━━━ STUDY TEXT

Content Audit - list pages with NO terms from a required vocabulary
To help with managing a large amount of imported content, or when adding a required vocabulary to content that already exists, I found it needful to get a list of pages that hadn't been assigned to any terms yet.
Thanks to this post by Island Usurper, the following does so. This is an admin-only sort of utility. It just lists nodes that need to be looked at, and provides a link direct to their edit screen
Substitute $vocab_id and $content_type as required of course.
<?php
// An admin/content management utility.
// Make sure that everything is tagged with at least one term from the vocab
// SQL thanks to Island Usurper.
$vocab_id = 3;
$content_type = "page";
$result = db_query(
"SELECT * FROM {node} WHERE nid NOT IN (
SELECT nid FROM {term_node} AS tn
LEFT JOIN {term_data} AS td ON tn.tid = td.tid
WHERE td.vid = %d
)
AND type = '%s'",
$vocab_id , $content_type
);
$list = array();
while ($anode = db_fetch_object($result)) {
$list[] = l($anode->title, "node/$anode->nid")

━━━━━━

**WHAT YOU NEED TO DO**
Continue the content audit post on untagged pages, starting right after its last line of code.

━━━ DATA SEGMENT

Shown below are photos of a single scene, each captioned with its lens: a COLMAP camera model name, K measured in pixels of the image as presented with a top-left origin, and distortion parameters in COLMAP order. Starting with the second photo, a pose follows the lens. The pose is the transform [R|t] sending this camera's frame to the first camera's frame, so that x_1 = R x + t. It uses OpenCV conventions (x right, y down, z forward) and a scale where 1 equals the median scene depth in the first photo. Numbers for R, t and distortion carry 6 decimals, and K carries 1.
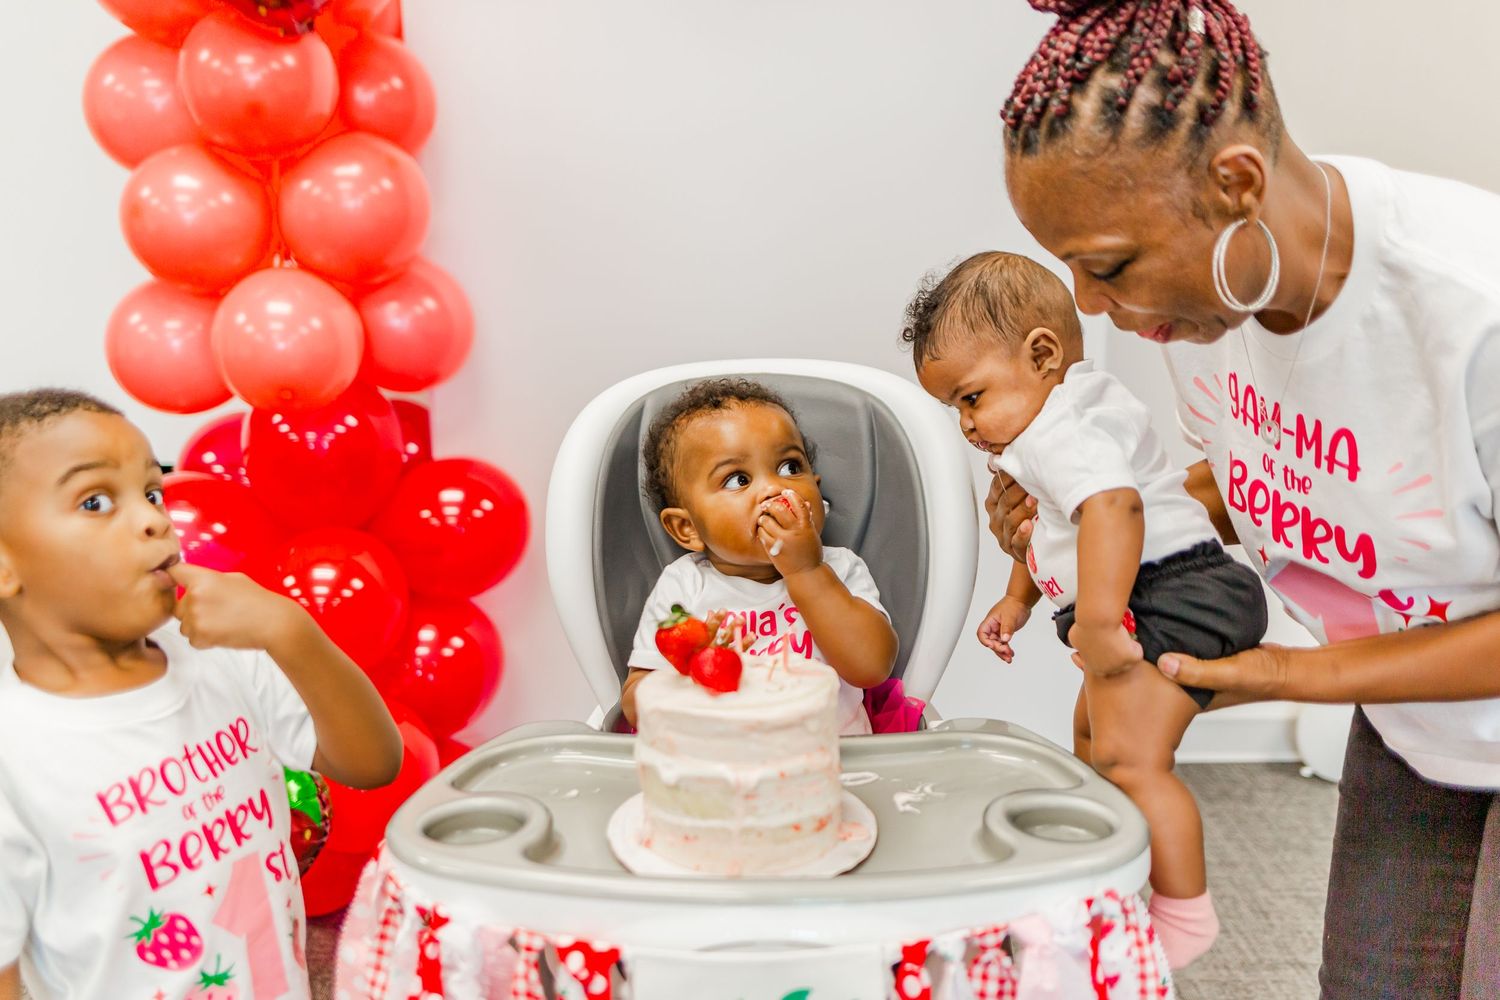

━━━━━━

**REPLY**
. " " . l('[edit]', "node/$anode->nid/edit") ;
}
print theme('item_list',$list,"Pages with no classification at all");
?>Find pages not in the menu
Similarly, when searching for orphaned content, this version will try to show all pages that do not have a place in any menu.
It doesn't handle menus that link to aliases, but is a pretty good start for auditing a loose site.
<?php
// An admin/content management utility.
// List pages that have not been placed in the heirachy
$content_type = "page";
$result = db_query(
"SELECT * FROM `node` WHERE concat('node/',nid) not in (
SELECT path from menu
)
AND type = '%s'",
$content_type
);
$list = array();
while ($anode = db_fetch_object($result)) {
$list[] = l($anode->title, "node/$anode->nid")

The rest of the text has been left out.